Zum vierten Finger. Das ist noch interessanter. Sie sprechen mit dem vorliegenden Antrag ein Problem an, das tatsächlich auf der Tagesordnung steht. Wir haben in Berlin ein riesengroßes Problem, Notarinnen und Notare auf ihre Pflicht aufmerksam zu machen, und dafür trägt der zuständige Justizsenator von Bündnis 90/Die Grünen Verantwortung. Jetzt hat er versucht, die Zahl der Stellen von speziell ausgebildeten Richtern von zwei auf fünf zu erhöhen.
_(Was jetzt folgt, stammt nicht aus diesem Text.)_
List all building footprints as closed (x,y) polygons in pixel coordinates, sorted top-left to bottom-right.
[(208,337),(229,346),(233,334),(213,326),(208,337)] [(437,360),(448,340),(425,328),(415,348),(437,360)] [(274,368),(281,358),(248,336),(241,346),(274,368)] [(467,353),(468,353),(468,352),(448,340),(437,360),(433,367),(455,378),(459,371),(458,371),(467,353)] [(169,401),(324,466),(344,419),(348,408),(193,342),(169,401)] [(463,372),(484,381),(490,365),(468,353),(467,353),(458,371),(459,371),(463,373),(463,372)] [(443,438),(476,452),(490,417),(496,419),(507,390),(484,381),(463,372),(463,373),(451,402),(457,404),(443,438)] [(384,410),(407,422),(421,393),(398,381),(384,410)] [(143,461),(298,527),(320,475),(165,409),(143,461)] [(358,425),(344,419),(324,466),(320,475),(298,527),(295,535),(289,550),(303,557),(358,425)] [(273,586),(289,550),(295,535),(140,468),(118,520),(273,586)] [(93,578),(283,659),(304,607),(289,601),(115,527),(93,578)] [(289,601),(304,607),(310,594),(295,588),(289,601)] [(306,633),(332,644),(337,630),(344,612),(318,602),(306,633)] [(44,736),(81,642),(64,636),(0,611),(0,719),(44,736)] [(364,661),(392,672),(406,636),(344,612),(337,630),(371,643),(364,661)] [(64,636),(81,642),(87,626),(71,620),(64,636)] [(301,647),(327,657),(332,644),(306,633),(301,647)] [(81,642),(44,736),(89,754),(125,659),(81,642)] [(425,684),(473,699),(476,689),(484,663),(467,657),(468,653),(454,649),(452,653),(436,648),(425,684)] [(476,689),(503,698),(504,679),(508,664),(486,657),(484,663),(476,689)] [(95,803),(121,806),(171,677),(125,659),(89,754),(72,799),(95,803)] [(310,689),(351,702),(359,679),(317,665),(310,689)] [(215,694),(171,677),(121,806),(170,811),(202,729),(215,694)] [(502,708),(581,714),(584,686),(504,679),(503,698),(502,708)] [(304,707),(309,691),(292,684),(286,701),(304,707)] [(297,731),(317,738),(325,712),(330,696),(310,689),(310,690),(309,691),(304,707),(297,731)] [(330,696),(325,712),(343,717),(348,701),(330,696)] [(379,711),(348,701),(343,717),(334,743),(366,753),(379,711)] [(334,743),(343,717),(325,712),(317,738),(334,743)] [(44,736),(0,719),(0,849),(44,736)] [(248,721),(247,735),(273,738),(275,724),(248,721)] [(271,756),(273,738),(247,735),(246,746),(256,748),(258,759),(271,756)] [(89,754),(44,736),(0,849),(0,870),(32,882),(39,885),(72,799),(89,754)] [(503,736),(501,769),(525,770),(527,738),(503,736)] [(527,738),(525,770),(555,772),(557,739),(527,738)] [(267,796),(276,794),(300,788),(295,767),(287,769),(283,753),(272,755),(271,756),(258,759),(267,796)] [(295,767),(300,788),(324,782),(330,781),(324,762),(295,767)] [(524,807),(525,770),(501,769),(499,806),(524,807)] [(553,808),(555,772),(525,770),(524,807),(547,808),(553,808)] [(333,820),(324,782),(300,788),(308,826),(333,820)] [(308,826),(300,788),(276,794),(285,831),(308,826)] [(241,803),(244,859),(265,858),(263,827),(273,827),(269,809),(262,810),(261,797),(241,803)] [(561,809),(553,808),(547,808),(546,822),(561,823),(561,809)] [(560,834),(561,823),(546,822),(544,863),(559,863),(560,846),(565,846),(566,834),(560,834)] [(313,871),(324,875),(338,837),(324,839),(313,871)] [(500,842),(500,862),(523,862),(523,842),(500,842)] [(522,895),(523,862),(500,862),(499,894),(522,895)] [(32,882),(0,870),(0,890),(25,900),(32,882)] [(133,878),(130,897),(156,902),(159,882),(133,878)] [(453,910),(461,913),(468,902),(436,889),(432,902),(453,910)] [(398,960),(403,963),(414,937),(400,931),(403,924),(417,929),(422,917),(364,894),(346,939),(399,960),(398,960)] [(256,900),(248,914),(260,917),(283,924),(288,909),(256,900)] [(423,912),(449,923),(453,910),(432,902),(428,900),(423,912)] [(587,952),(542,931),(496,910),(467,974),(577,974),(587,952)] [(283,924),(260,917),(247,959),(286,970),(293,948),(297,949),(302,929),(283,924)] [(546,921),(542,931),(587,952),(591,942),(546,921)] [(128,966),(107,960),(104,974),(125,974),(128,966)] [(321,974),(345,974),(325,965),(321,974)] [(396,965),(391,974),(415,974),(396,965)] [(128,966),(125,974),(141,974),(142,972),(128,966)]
Just in dem Moment kommt Bündnis 90/Die Grünen und fordert den Bund auf, gemeinsam mit den Ländern einen Mindestpersonalschlüssel auf den Weg zu bringen. Das ist interessant. Ich kenne den Spruch: Wer die Musik bestellt, der soll sie auch bezahlen. Soll jetzt der Bund für die nachweislichen Fehler im Justizsenat des Landes Berlin aufkommen, weil Sie in den letzten Jahren zu wenig Personal eingestellt haben? Vielleicht sollten Sie lieber Ihre Hausaufgaben vor Ort machen und ausreichend Personal einstellen, damit die Notarinnen und Notare überwacht werden.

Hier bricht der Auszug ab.